Exercise
Copy the text in each of the rows below without any changes, and leave the pictures out of your answer.

Records
____________

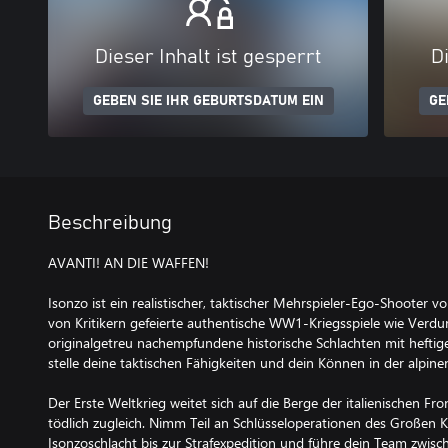
Dieser Inhalt ist gesperrt
Di
GEBEN SIE IHR GEBURTSDATUM EIN
GE
Beschreibung
AVANTI! AN DIE WAFFEN!
Isonzo ist ein realistischer, taktischer Mehrspieler-Ego-Shooter 
von Kritikern gefeierte authentische WW1-Kriegsspiele wie Verd
originalgetreu nachempfundene historische Schlachten mit heftig
stelle deine taktischen Fähigkeiten und dein Können in der alpine
Der Erste Weltkrieg weitet sich auf die Berge der italienischen F
tödlich zugleich. Nimm Teil an Schlüsseloperationen des Großen K
Isonzoschlacht bis zur Strafexpedition und führe dein Team zwis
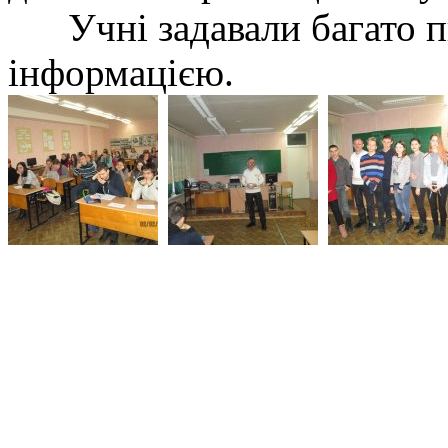
Учні задавали багато пит
інформацією.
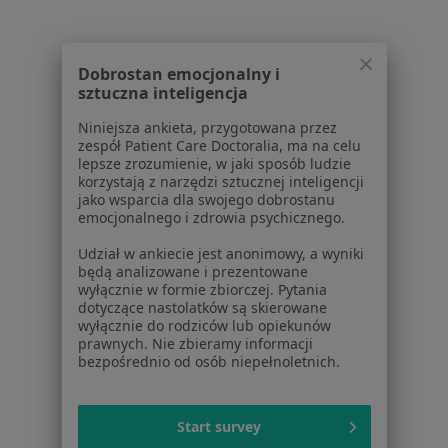
Więcej (14)
Więcej w kategorii: Schorzenia w Mosinie
Dobrostan emocjonalny i
sztuczna inteligencja
Strona Główna
Choroby
Torbiel Jajnika
Mosina
Zmień miasto
Zmień
Niniejsza ankieta, przygotowana przez
zespół Patient Care Doctoralia, ma na celu
lepsze zrozumienie, w jaki sposób ludzie
korzystają z narzędzi sztucznej inteligencji
jako wsparcia dla swojego dobrostanu
emocjonalnego i zdrowia psychicznego.
Serwis
Udział w ankiecie jest anonimowy, a wyniki
będą analizowane i prezentowane
Regulamin
wyłącznie w formie zbiorczej. Pytania
dotyczące nastolatków są skierowane
Polityka prywatności pacjentów
wyłącznie do rodziców lub opiekunów
Polityka prywatności profesjonalistów
prawnych. Nie zbieramy informacji
Polityka prywatności dla profesjonalistów, których
bezpośrednio od osób niepełnoletnich.
dane pozyskaliśmy samodzielnie
Polityka cookies
Start survey
Jak działają wyniki wyszukiwania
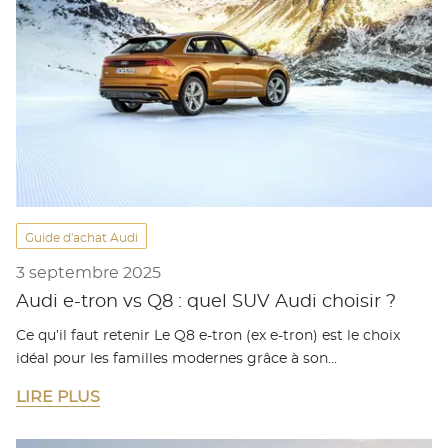
Guide d'achat Audi
3 septembre 2025
Audi e-tron vs Q8 : quel SUV Audi choisir ?
Ce qu’il faut retenir Le Q8 e-tron (ex e-tron) est le choix
idéal pour les familles modernes grâce à son…
LIRE PLUS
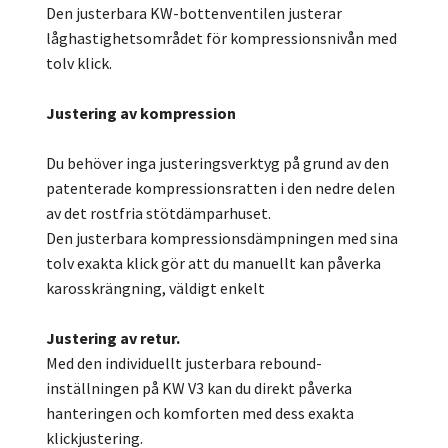
Den justerbara KW-bottenventilen justerar
låghastighetsområdet för kompressionsnivån med
tolv klick.
Justering av kompression
Du behöver inga justeringsverktyg på grund av den
patenterade kompressionsratten i den nedre delen
av det rostfria stötdämparhuset.
Den justerbara kompressionsdämpningen med sina
tolv exakta klick gör att du manuellt kan påverka
karosskrängning, väldigt enkelt
Justering av retur.
Med den individuellt justerbara rebound-
inställningen på KW V3 kan du direkt påverka
hanteringen och komforten med dess exakta
klickjustering.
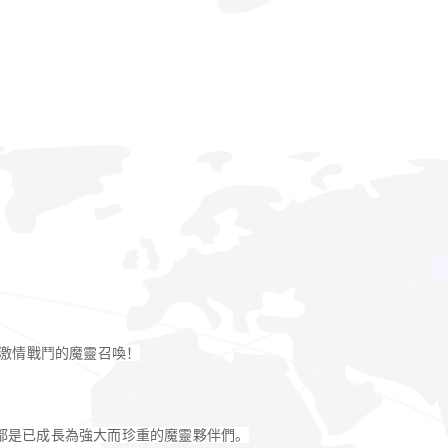
開激情戰鬥的魔靈召喚！
都是已成長為強大而珍重的魔靈夥伴們。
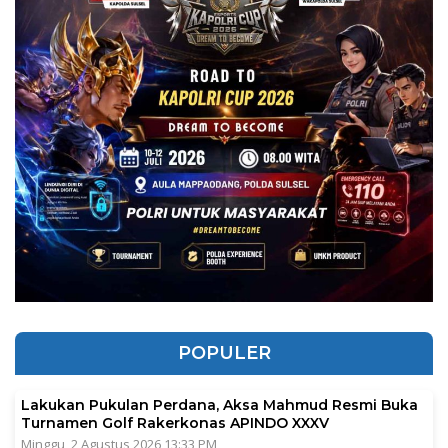
POPULER
Lakukan Pukulan Perdana, Aksa Mahmud Resmi Buka
Turnamen Golf Rakerkonas APINDO XXXV
Minggu, 2 Agustus 2026 13:33 PM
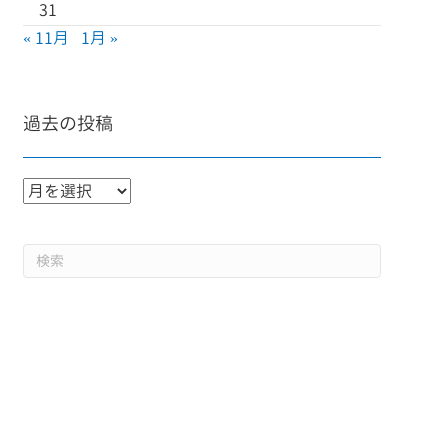
31
« 11月
1月 »
過去の投稿
過
去
の
投
稿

____________

The completed task
Dieser Inhalt ist gesperrt
Di
GEBEN SIE IHR GEBURTSDATUM EIN
GE
Beschreibung
AVANTI! AN DIE WAFFEN!
Isonzo ist ein realistischer, taktischer Mehrspieler-Ego-Shooter 
von Kritikern gefeierte authentische WW1-Kriegsspiele wie Verd
originalgetreu nachempfundene historische Schlachten mit heftig
stelle deine taktischen Fähigkeiten und dein Können in der alpine
Der Erste Weltkrieg weitet sich auf die Berge der italienischen F
tödlich zugleich. Nimm Teil an Schlüsseloperationen des Großen K
Isonzoschlacht bis zur Strafexpedition und führe dein Team zwis
Учні задавали багато пит
інформацією.
Więcej (14)
Więcej w kategorii: Schorzenia w Mosinie
Dobrostan emocjonalny i
sztuczna inteligencja
Strona Główna
Choroby
Torbiel Jajnika
Mosina
Zmień miasto
Zmień
Niniejsza ankieta, przygotowana przez
zespół Patient Care Doctoralia, ma na celu
lepsze zrozumienie, w jaki sposób ludzie
korzystają z narzędzi sztucznej inteligencji
jako wsparcia dla swojego dobrostanu
emocjonalnego i zdrowia psychicznego.
Serwis
Udział w ankiecie jest anonimowy, a wyniki
będą analizowane i prezentowane
Regulamin
wyłącznie w formie zbiorczej. Pytania
dotyczące nastolatków są skierowane
Polityka prywatności pacjentów
wyłącznie do rodziców lub opiekunów
Polityka prywatności profesjonalistów
prawnych. Nie zbieramy informacji
Polityka prywatności dla profesjonalistów, których
bezpośrednio od osób niepełnoletnich.
dane pozyskaliśmy samodzielnie
Polityka cookies
Start survey
Jak działają wyniki wyszukiwania
Guide d'achat Audi
3 septembre 2025
Audi e-tron vs Q8 : quel SUV Audi choisir ?
Ce qu’il faut retenir Le Q8 e-tron (ex e-tron) est le choix
idéal pour les familles modernes grâce à son…
LIRE PLUS
Den justerbara KW-bottenventilen justerar
låghastighetsområdet för kompressionsnivån med
tolv klick.
Justering av kompression
Du behöver inga justeringsverktyg på grund av den
patenterade kompressionsratten i den nedre delen
av det rostfria stötdämparhuset.
Den justerbara kompressionsdämpningen med sina
tolv exakta klick gör att du manuellt kan påverka
karosskrängning, väldigt enkelt
Justering av retur.
Med den individuellt justerbara rebound-
inställningen på KW V3 kan du direkt påverka
hanteringen och komforten med dess exakta
klickjustering.
開激情戰鬥的魔靈召喚！
都是已成長為強大而珍重的魔靈夥伴們。
POPULER
Lakukan Pukulan Perdana, Aksa Mahmud Resmi Buka
Turnamen Golf Rakerkonas APINDO XXXV
Minggu, 2 Agustus 2026 13:33 PM
31
« 11月
1月 »
過去の投稿
過
去
の
投
稿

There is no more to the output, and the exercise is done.